That is, juicing fruit and vegetables and feeding the pulp to the worms, NOT juicing worms! :)
In many ways, juicing and keeping a worm bin is a wonderful cycle:
1. You harvest fruit and veggies from your garden that is fertilized by your vermicompost.
2. You make juice from the fruit and veggies.
3. You take the leftover pulp and feed your worms.
4. You harvest vermicompost and fertilize your garden
We like the Omega J8004 juicer.
|Omega J8004 Juicer with all the parts|
It is relatively small, yet reasonably powerful, and easy to clean. It was a little more expensive than other models, but it feels really durable and the assembly/disassembly of the parts makes sense. I am very happy with the juice it makes, too! The only concern some have is that you have to cut the food into pretty small pieces. It is true, but that doesn't trouble me.

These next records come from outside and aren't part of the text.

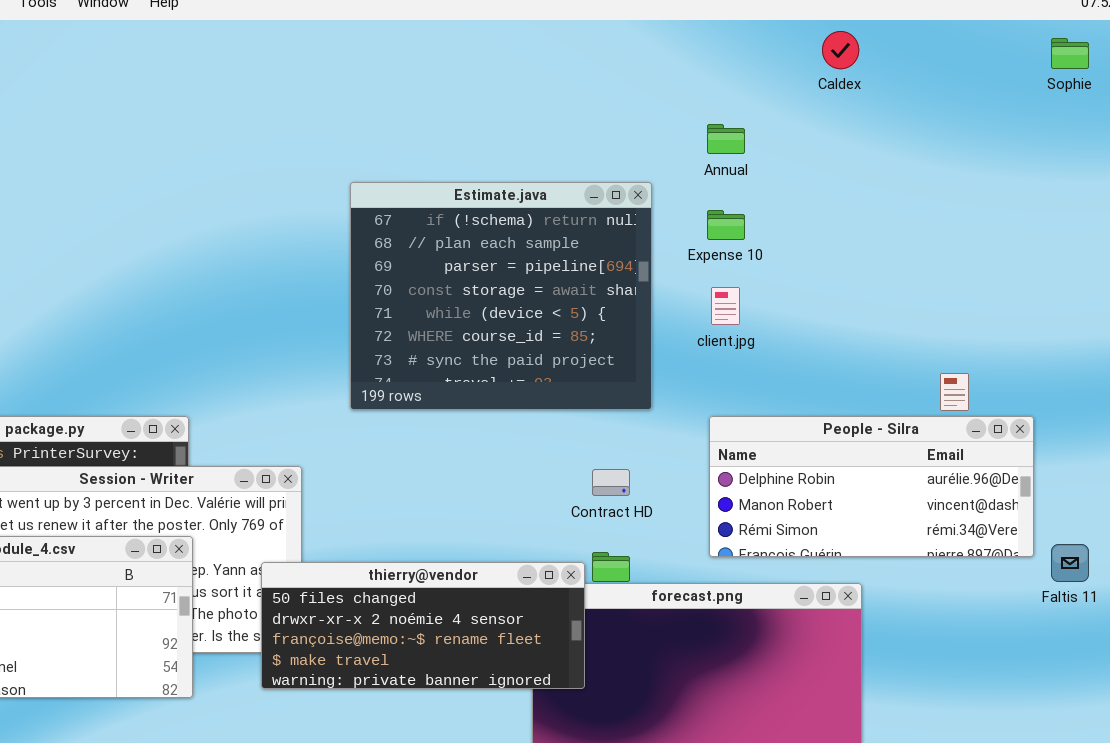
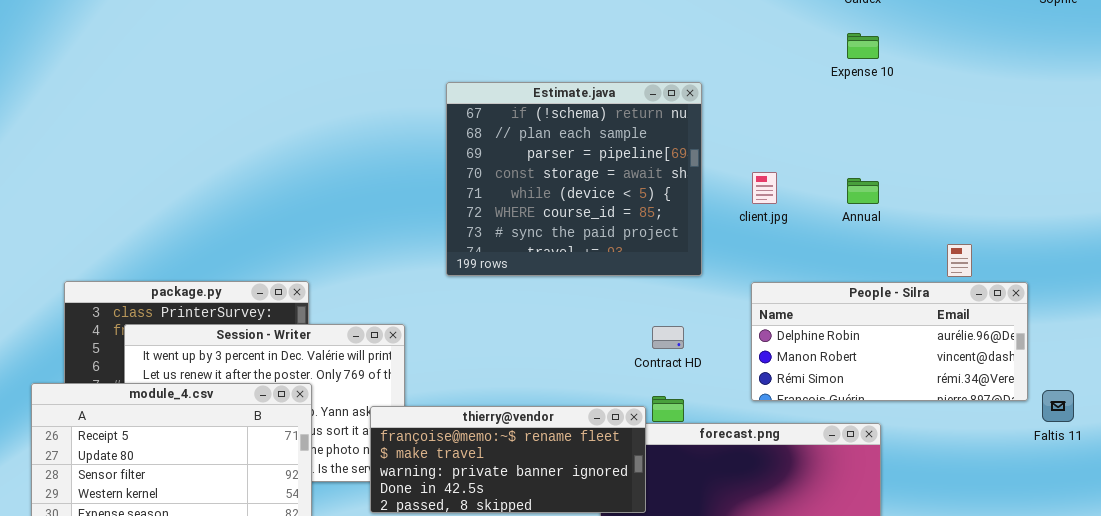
Annual: [707,124,745,154] -> [847,178,879,204], moved
Expense 10: [707,210,745,240] -> [847,33,879,59], moved
thierry@vendor: [261,562,585,689] -> [370,406,646,513], scrolled down 2 rows

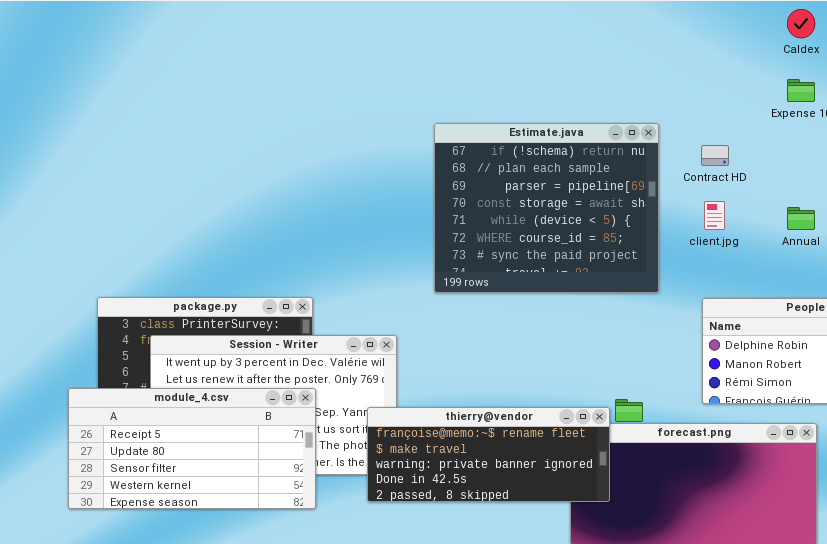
Contract HD: [652,326,684,349] -> [701,145,729,166], moved

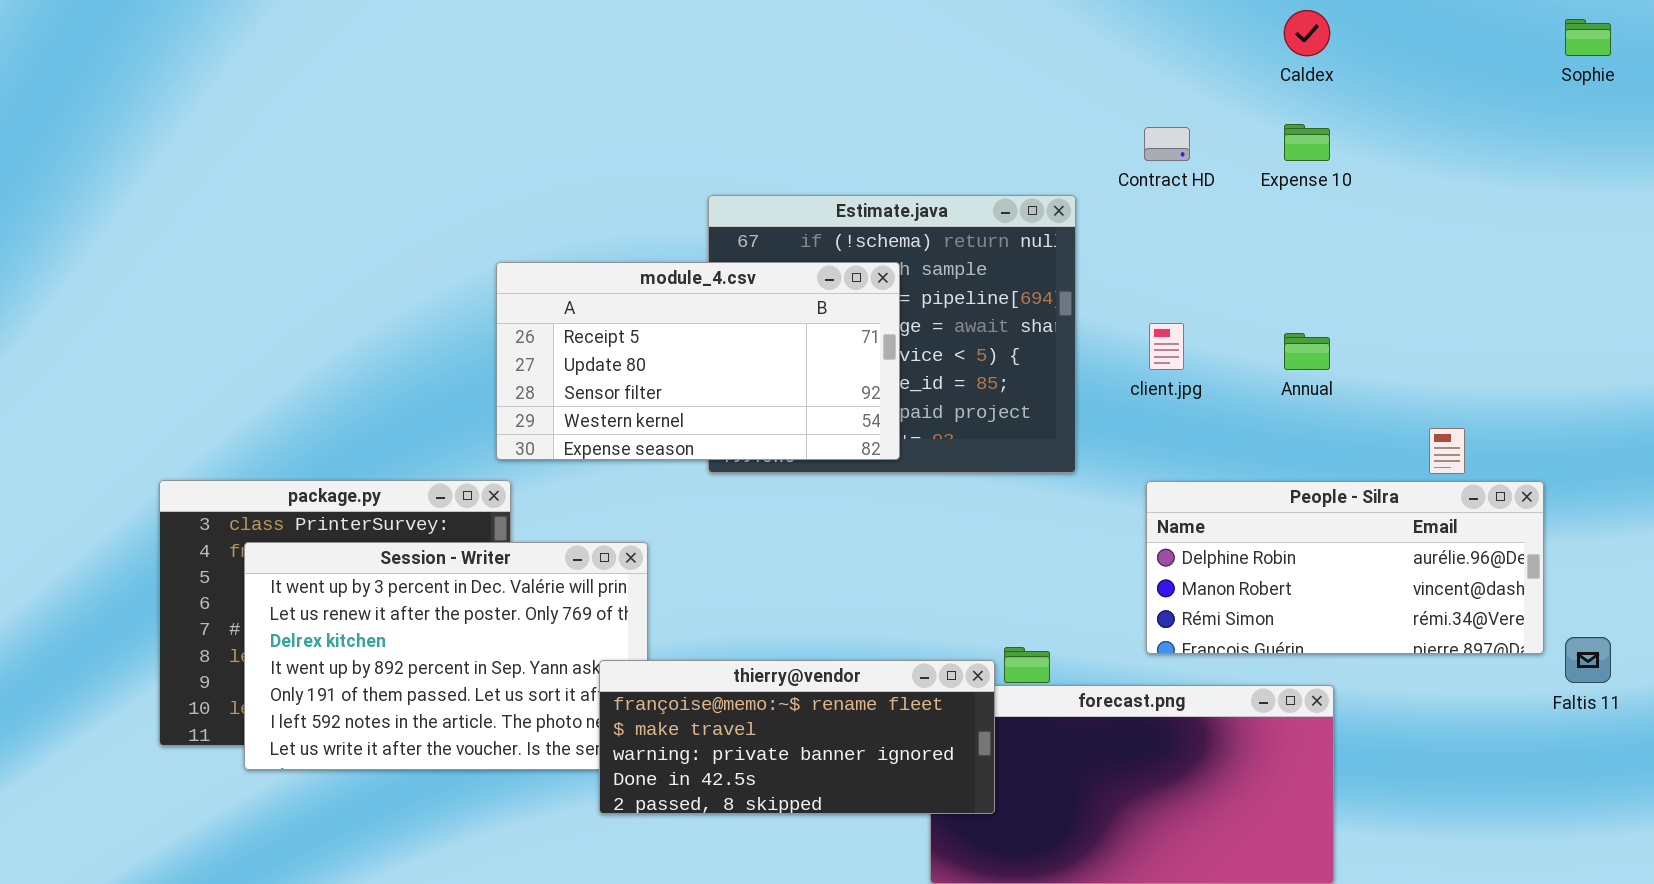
Contract HD: [701,145,729,166] -> [1144,127,1190,161], moved
module_4.csv: [68,388,316,509] -> [496,262,900,460], moved

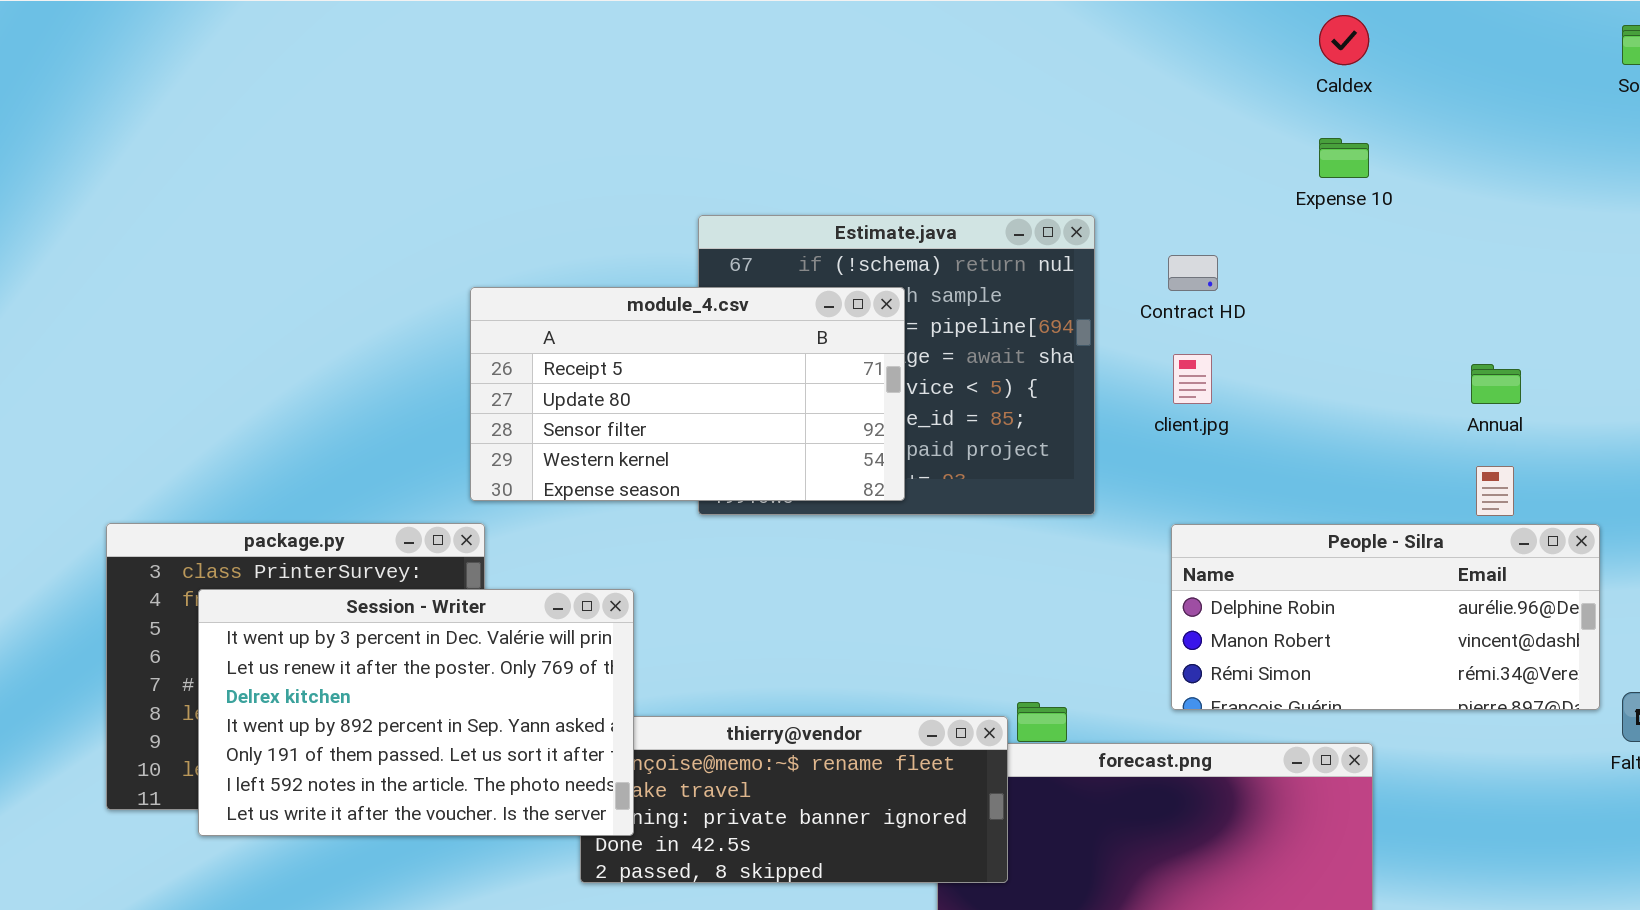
Contract HD: [1144,127,1190,161] -> [1168,255,1218,291], moved
Annual: [1284,333,1330,370] -> [1471,364,1521,404], moved
Session - Writer: [244,542,648,770] -> [198,589,634,836], raised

Here is a recipe for a lunchtime juice for 2 people
3 small apples
2 celery stalks
1 large beet
Small handful wheat grass
¾ cup chopped cabbage
1 knuckle ginger
2 peeled clementines
1 baby cucumber
|Ten cups of a variety of fruit and veggies makes juice for two|
Chop it all up to ½ inch pieces and feed into juicer.
|Nice small pieces work best|
|Use tamper (GENTLY!) to push veggies into the feeder tube|
|The juice falls out of the bottom and the waste pulp goes to the left|
The dry pulp goes into your worm bin-- it breaks down really quickly for the worms to eat.
|The juice is almost done!|
This makes 2 pints of juice—a perfect lunch for two! In general 10 cups of chopped material makes 2 pints of juice.